I have talked with moms young and no longer young in stolen minutes in between. As I have listened to exhaustion and exasperation I remember my own. What women want to know is where to find these answers, those strategies.  The right consequences to make kids behave, choose well. Clean stuff. : )  I know this.  I did that.  And it wasted much time, only postponing what really needed to happen to create peace and progress.  That bit was me being all those things I wished they would be – orderly, peaceful, diligent, merciful.  It was about getting UP from my projects, my book, whatever and being present and accounted for.  Right in the thick of things as often as possible.  Doing it all together.  The laundry, the dishes, the ball games too. 

(on a side note: A friend shared a fabulous site called GOYBP – get off your butt parenting.  It sums up what many of us figured out.  You just have to get up and engage. Be the grown up. Follow through.  Fix the breakdown.  Prevent future breakdowns by being there before it goes south, since most kid problems happen when they are left unattended.) 

Lest it sounds like I have arrived in this journey I am humbling admitting that daily I have to remind myself how this dynamic works.  And why it doesn't when it isn't working. It is nearly always the same.  Getting off my bum and engaging.  So that's where I am right now.  Stuff is cleaner this way. : ) 

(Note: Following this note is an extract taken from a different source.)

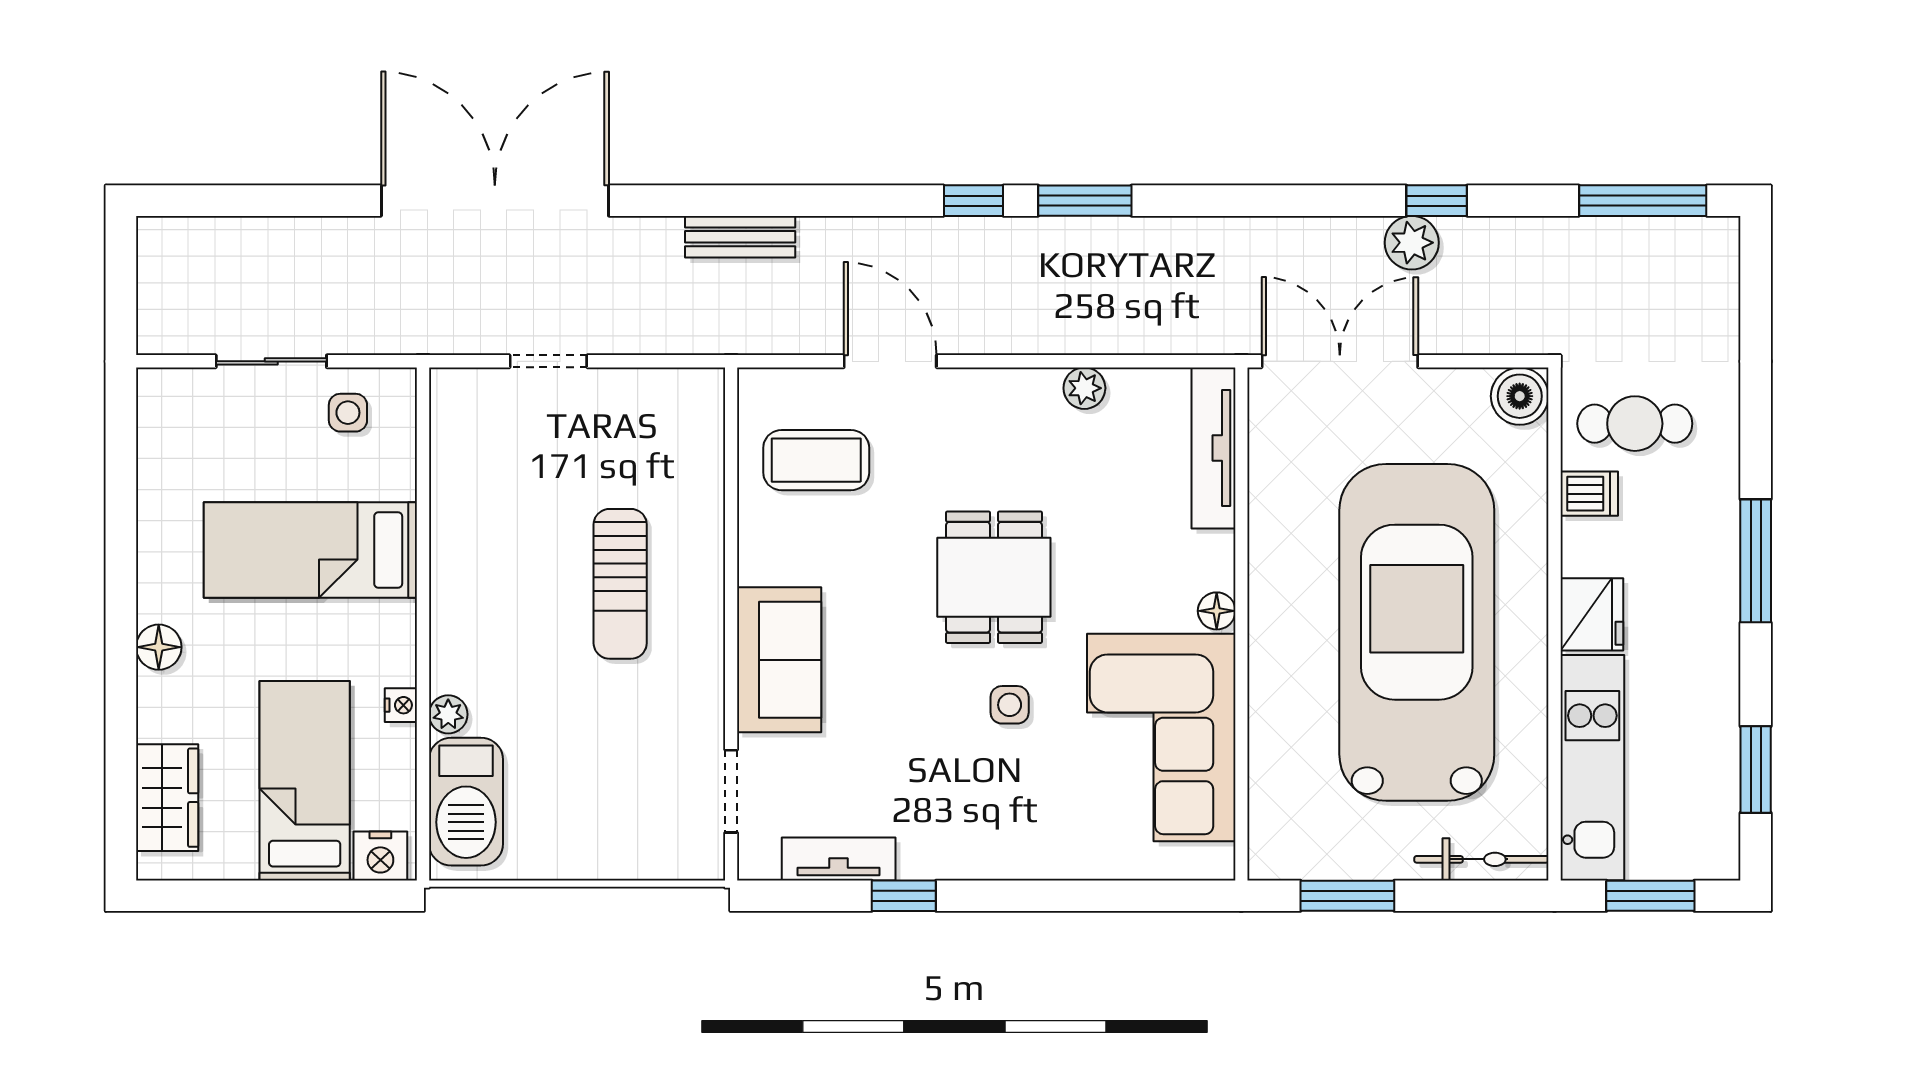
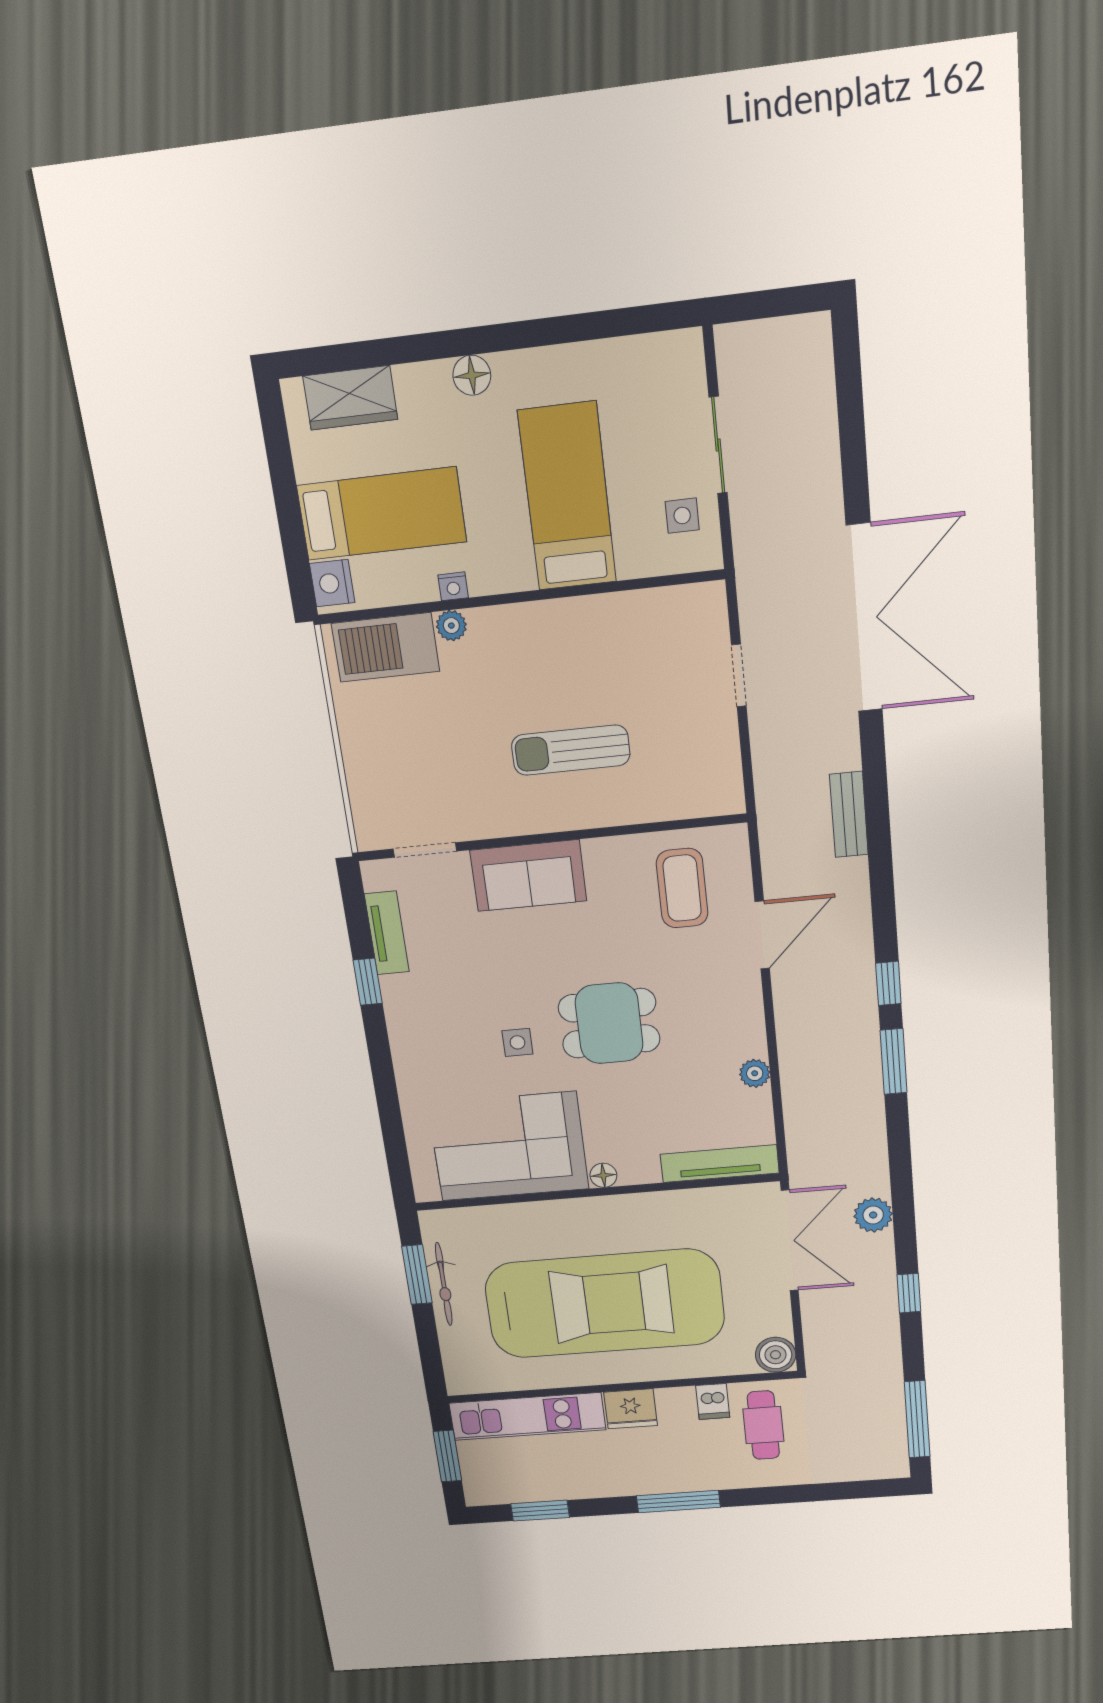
plant: (1412, 243) -> (873, 1215), moved
bicycle: (1481, 859) -> (444, 1284), moved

Two things have happened that brought it into focus.  A younger mom friend was saying how she met two 'workhorse moms' at a camp and how well their families worked.  I remembered workhorse moms in my past.  They spent most of their waking hours well, working, except they never gave the impression it was work.  They were reaping so many blessings by their efforts that it was clearly benefitting them as well as their families. Peace.  Joy. Progress.

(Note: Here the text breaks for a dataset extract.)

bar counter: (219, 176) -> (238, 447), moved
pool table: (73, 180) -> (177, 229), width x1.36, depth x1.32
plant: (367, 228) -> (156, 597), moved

We got word last night that one of those moms from our own past died this week.  She was just a few years older than I and tried to tell me these things in a long ago and far away life, when I had just three little boys, really wanted a nap, and lived for mom's nite out. She pressed ahead modeling that diligence, raising nine kids, mentoring women, and moving with her military husband.  They welcomed grandparents into their home.  They sent kids to seminary. And then a rare cancer struck and in her early 50's with elementary school kids still at home she was gone.   I sincerely doubt she had many wasted days to her name.  She left a strong team behind. 

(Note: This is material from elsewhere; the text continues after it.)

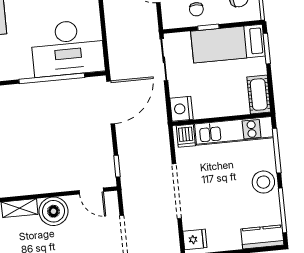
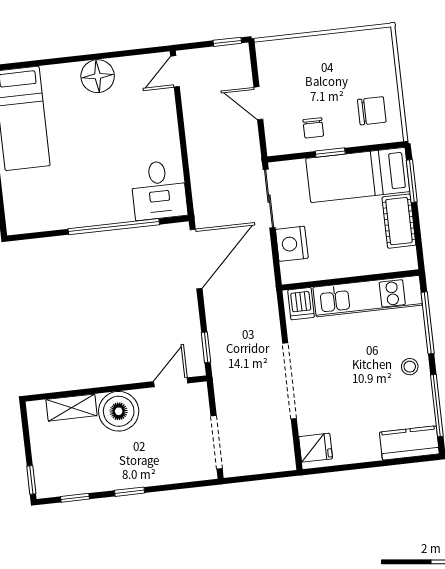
desk: (68, 48) -> (159, 190), width x0.53, depth x0.77
cot: (259, 94) -> (399, 221), moved
nightstand: (181, 109) -> (292, 244), moved
stool: (263, 182) -> (410, 367), width x0.53, depth x0.53
door: (91, 191) -> (171, 382), swing flipped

Coincidentally today we read a euology in our book:

"…he simply did his duty in all things, and did it so cheerfully, so faithfully, that it kept him patient and brave, and happy through poverty and loneliness and years of hard work. He was a good son, and gave up his own plans to stay and live with his mother while she needed him. He was a good friend, and taught…much beside Greek and Latin, did it unconsciously, perhaps, by showing an example of an upright man. He was a faithful servant, and made himself so valuable to those who employed him that they will find it hard to fill his place. He was a good husband and father, so tender, wise, and thoughtful, that Laurie and I learned much of him, and only knew how well he loved his family, when we discovered all he had done for them, unsuspected and unassisted."

He never asked help for himself, though often for others, but bore his own burden and worked out his own task bravely and quietly. No one can say a word of complaint against him, so just and generous and kind was he; and now, when he is gone, all find so much to love and praise and honor, that I am proud to have been his friend, and would rather leave my children the legacy he leaves his than the largest fortune ever made. Yes! Simple, generous goodness is the best capital to found the business of this life upon. It lasts when fame and money fail, and is the only riches we can take out of this world with us."  Little Men

That first line holds the secret – doing it all cheerfully, kindly, and generously kept him patient, brave, and happy.  

The very things we balk at turned out to be the very things that make life better. Make us happier.  So it seems so much easier to just do it.